2. ミシェル・フーコー 『監獄の誕生 監視と処罰』〈新装版〉 田村俶 訳 新潮社

 刑車にくくりつけられたどんな罪人も必ずや死の間際には、貧しさ(惨めさ、でもある)のせいで犯罪をおかしたのだと天を非難し、自分の裁判官たちの野蛮さをとがめ、彼らに連れそう司祭を呪い、司祭がその代弁者となっている神を冒涜するのである」。人々を戦慄させる国王権力のみを明示するはずのこうした処刑のなかには、〈お祭騒ぎの無礼講〉の一面がそっくり存在していて、それぞれの役割は逆転し、権力者が愚弄され、罪人は英雄視される。不名誉の烙印は逆の相手に押され、犯罪者の勇気や涙や叫び声は、もっぱら法だけをおびやかすのである。 71

 監獄は一見《失敗しつつ》も自分の目標を逸してはいない。それどころか、違法行為の諸形式のなかに或る特別な形式を出現させて、それを別扱いにし、それに充分な光をあて、相対的には閉ざされながらも侵入可能な一つの場としてそれを組立てることを可能にする、その限りにおいて、監獄は自分の目標に到達するのである。


 初読にも関わらず、時間の制約もあり現段階では極めて浅い読みに留まる。具体的には下記記事執筆のため読んだ。 
 
  『死霊魂』 憑依する肉声、再監獄化する世界。」 
   http://www.kirishin.com/2020/08/13/44713/

 重要なのは、――処罰技術が身体刑の祭式で身体に襲いかかるにせよ、あるいは人間精神を対象にするにせよ――それら技術を政治体の歴史のなかに位置づけなおしてみることである。刑罰の実際を、法律理論の影響の一つとしてよりも、政治解剖の一つの章として考えること。 35 


 毎度のことだけれど、“記事執筆のため”というのは自身への騙しというかプラセボで、これが効くと安い稿料より余程効能があるしそれで良い。いきなり話が逸れているようでもあり、これぞ本質のようでもあるのは要するに、自身のフーコーへの関心はやはり内面規律を通じた人間の統御をめぐるものだからで、それはつまりそもそも今お前は息するほかに、なぜこんなことをしているのか、という問題の糸口をうっすら期待もするからだ。
 
 だが、《感受性》へのこうした依存は、理論化が不可能であるという事態を必ずしも性格に表すものではない。
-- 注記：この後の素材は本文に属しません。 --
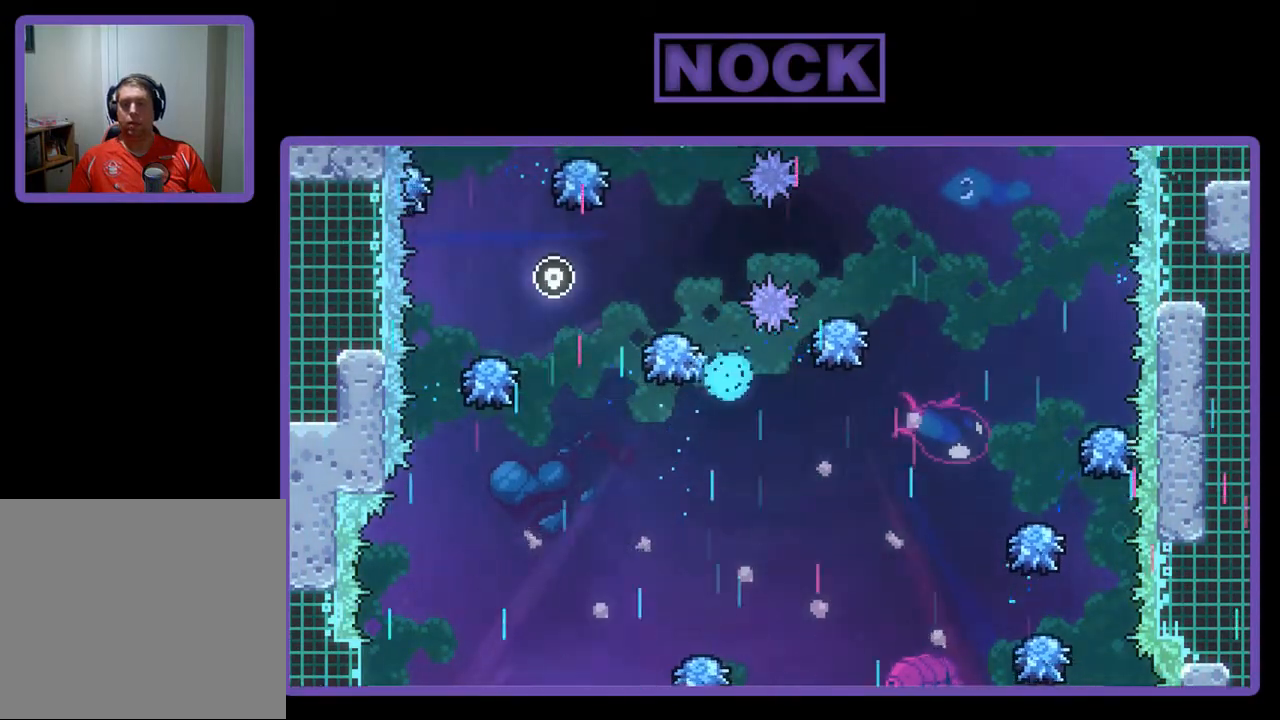
{"buttons": [], "left_stick": "center", "events": []}
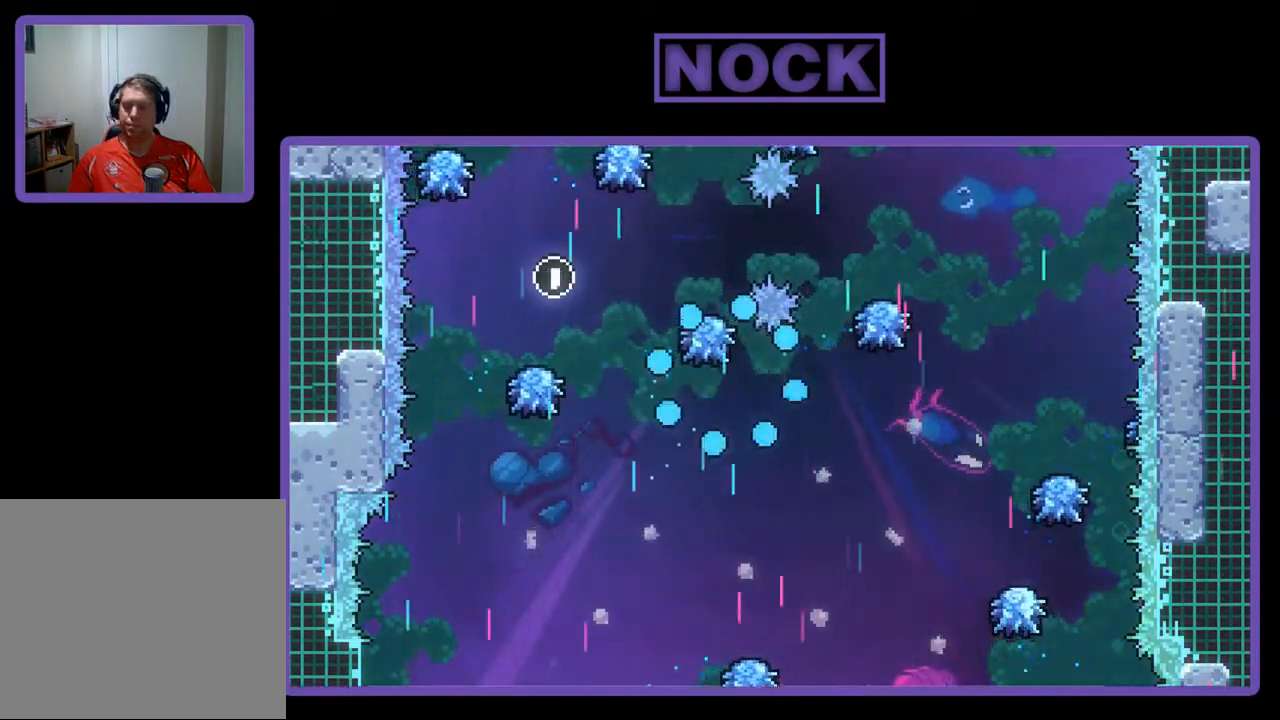
{"buttons": [], "left_stick": "center", "events": []}
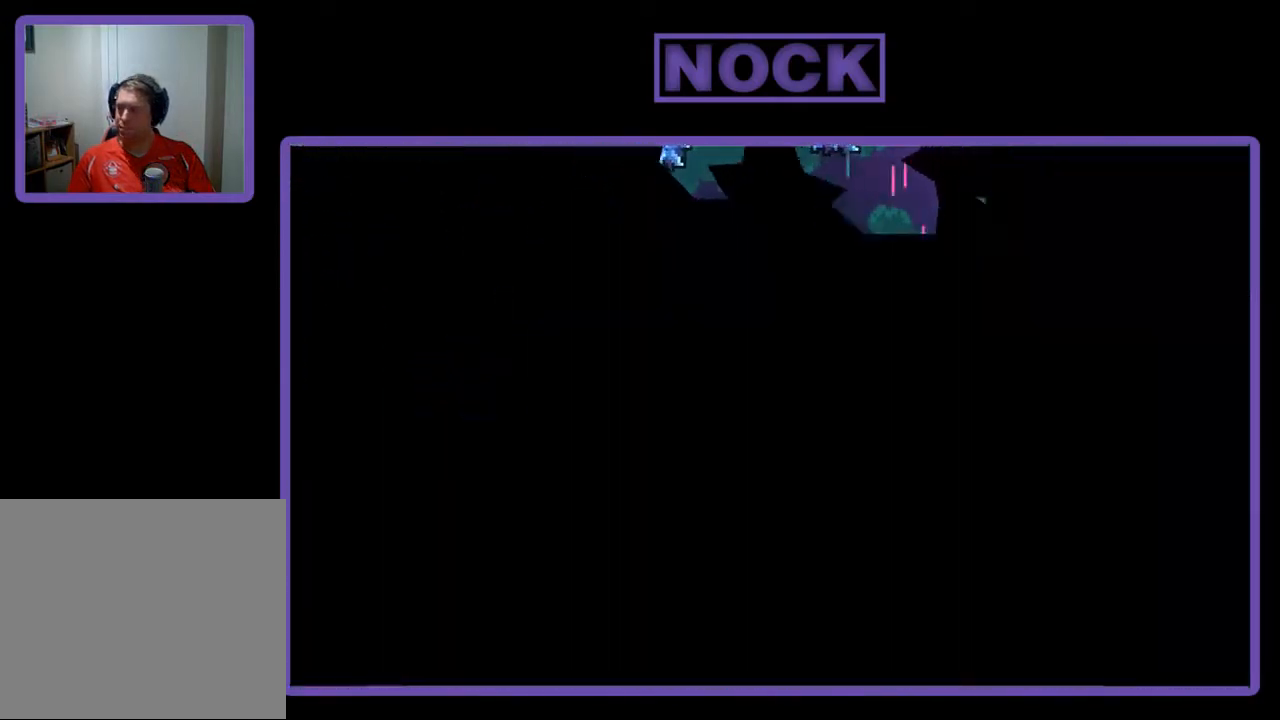
{"buttons": ["R2"], "left_stick": "center", "events": [[350, "R2", "down"]]}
そうした依存には実際、一種の計算が含まれているのである。()今や法は《自然本性にそむく》人間を《人間的に》取扱わねばならないのだが()、その理由は、犯罪者が内部に隠しているかもしれぬ奥底の人間性に存するのではなく、権力のみちびく諸結果の必然的な適正化に存している。この《経済的合理性》こそが、刑罰の尺度となるべきであり、それの整備された技術を定めるべきだというのである。 105
 
 ちなみに「第三部 規律・訓練」の「第三章 一望監視方式」冒頭、「ある都市でペスト発生が宣言された場合に採るべき措置は、十七世紀末の一規則によれば次のとおりであった。」から始まる数段落の記述は、おどろくほどコロナ禍21世紀今日の都市光景と変わらない。この圧倒的な変わらなさを、加速主義の信奉者が論理的にどう受容するのかは興味深いところ。(皮肉ではなく、素朴に。)
 
 つまり〔時間の〕使用というより尽きざる消費である。()あたかも時間が、どんなに細分化されても無尽蔵であるかのようであり、あるいはまた、あたかも、ますます細分化される内的な整備をもってすれば、すくなくとも人々は、最大限の速やかさが最大限の効果とむすびつく理想的な目標点へ向かいうるかのようである。まさしくこの技術こそは、プロシアの令名高い歩兵操典のなかで使用されていたものであり、フリードリッヒ二世がつぎつぎ戦争に勝つと全ヨーロッパがこの規程集を模倣したのであった。()それは人間活動の技術論全体からして重要となるはずであった。 177-8




3. 遠藤徹 『バットマンの死: ポスト9・11のアメリカ社会とスーパーヒーロー』 新評論
 
 コロナ禍の映画新作公開延期→名画再上映の流れで再見した『ダークナイト』IMAXレーザーの衝撃から本稿を書き出したら非常に長くなったので、独立記事へ↓に伐り出した。
 
  「バットマンの死」: https://tokinoma.pne.jp/diary/3913
  
 遠藤徹の本業(というか初発)はホラー作家であるらしく、これは近々読まざるをえない。(迫真)


  

4. 今村夏子 『むらさきのスカートの女』 朝日新聞出版

 日なが商店街を回遊し、公園でいつも同じベンチに座りクリームパンを食べる「むらさきのスカートの女」は、髪はボサボサでいかにも不健康ななりをしていて、商店街の人々の誰もが知りながら避けられ、公園では小学生の遊びのネタにされる。ホテルの清掃員として働く主人公はそんな「むらさきのスカートの女」が気になって仕方なく、友達になりたい一心からあれこれと画策しだす。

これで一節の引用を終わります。